-- GIVEN DATA start --

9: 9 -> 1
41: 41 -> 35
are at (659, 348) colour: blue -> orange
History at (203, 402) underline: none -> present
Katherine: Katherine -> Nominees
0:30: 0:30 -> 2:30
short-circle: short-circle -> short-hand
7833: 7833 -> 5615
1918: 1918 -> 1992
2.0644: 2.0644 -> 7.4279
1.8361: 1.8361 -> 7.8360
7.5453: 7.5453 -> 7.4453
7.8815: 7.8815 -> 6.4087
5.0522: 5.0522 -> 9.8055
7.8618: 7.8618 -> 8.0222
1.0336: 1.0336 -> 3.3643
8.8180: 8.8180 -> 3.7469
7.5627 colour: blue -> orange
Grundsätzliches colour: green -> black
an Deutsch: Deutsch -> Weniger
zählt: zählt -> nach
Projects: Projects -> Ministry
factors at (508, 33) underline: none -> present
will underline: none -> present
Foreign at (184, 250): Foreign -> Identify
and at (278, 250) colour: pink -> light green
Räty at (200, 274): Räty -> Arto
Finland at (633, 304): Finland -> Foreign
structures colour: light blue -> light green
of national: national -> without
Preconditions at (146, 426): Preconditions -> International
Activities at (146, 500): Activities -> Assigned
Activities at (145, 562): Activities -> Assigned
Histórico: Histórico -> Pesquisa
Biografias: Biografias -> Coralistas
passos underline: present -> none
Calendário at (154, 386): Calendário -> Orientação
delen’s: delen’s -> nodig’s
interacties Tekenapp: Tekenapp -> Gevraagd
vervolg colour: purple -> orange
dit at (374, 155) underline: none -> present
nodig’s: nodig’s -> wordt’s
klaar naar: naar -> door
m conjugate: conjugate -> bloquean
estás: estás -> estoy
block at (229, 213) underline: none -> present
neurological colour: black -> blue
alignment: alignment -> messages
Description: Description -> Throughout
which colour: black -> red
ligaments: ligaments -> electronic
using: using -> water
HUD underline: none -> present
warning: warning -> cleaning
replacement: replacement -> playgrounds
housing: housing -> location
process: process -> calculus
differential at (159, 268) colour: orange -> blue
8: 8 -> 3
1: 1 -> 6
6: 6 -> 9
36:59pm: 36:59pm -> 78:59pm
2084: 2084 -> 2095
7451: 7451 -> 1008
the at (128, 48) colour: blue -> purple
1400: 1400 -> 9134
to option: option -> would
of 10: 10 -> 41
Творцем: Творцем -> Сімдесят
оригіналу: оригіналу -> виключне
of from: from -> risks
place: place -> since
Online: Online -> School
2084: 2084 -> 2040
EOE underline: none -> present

-- GIVEN DATA end --

• GIVEN INSTRUCTION:
Rewrite every line of the items above, putting "color" wherever "colour" appears and leaving the rest of each line unchanged.

• ANSWER BELOW:
9: 9 -> 1
41: 41 -> 35
are at (659, 348) color: blue -> orange
History at (203, 402) underline: none -> present
Katherine: Katherine -> Nominees
0:30: 0:30 -> 2:30
short-circle: short-circle -> short-hand
7833: 7833 -> 5615
1918: 1918 -> 1992
2.0644: 2.0644 -> 7.4279
1.8361: 1.8361 -> 7.8360
7.5453: 7.5453 -> 7.4453
7.8815: 7.8815 -> 6.4087
5.0522: 5.0522 -> 9.8055
7.8618: 7.8618 -> 8.0222
1.0336: 1.0336 -> 3.3643
8.8180: 8.8180 -> 3.7469
7.5627 color: blue -> orange
Grundsätzliches color: green -> black
an Deutsch: Deutsch -> Weniger
zählt: zählt -> nach
Projects: Projects -> Ministry
factors at (508, 33) underline: none -> present
will underline: none -> present
Foreign at (184, 250): Foreign -> Identify
and at (278, 250) color: pink -> light green
Räty at (200, 274): Räty -> Arto
Finland at (633, 304): Finland -> Foreign
structures color: light blue -> light green
of national: national -> without
Preconditions at (146, 426): Preconditions -> International
Activities at (146, 500): Activities -> Assigned
Activities at (145, 562): Activities -> Assigned
Histórico: Histórico -> Pesquisa
Biografias: Biografias -> Coralistas
passos underline: present -> none
Calendário at (154, 386): Calendário -> Orientação
delen’s: delen’s -> nodig’s
interacties Tekenapp: Tekenapp -> Gevraagd
vervolg color: purple -> orange
dit at (374, 155) underline: none -> present
nodig’s: nodig’s -> wordt’s
klaar naar: naar -> door
m conjugate: conjugate -> bloquean
estás: estás -> estoy
block at (229, 213) underline: none -> present
neurological color: black -> blue
alignment: alignment -> messages
Description: Description -> Throughout
which color: black -> red
ligaments: ligaments -> electronic
using: using -> water
HUD underline: none -> present
warning: warning -> cleaning
replacement: replacement -> playgrounds
housing: housing -> location
process: process -> calculus
differential at (159, 268) color: orange -> blue
8: 8 -> 3
1: 1 -> 6
6: 6 -> 9
36:59pm: 36:59pm -> 78:59pm
2084: 2084 -> 2095
7451: 7451 -> 1008
the at (128, 48) color: blue -> purple
1400: 1400 -> 9134
to option: option -> would
of 10: 10 -> 41
Творцем: Творцем -> Сімдесят
оригіналу: оригіналу -> виключне
of from: from -> risks
place: place -> since
Online: Online -> School
2084: 2084 -> 2040
EOE underline: none -> present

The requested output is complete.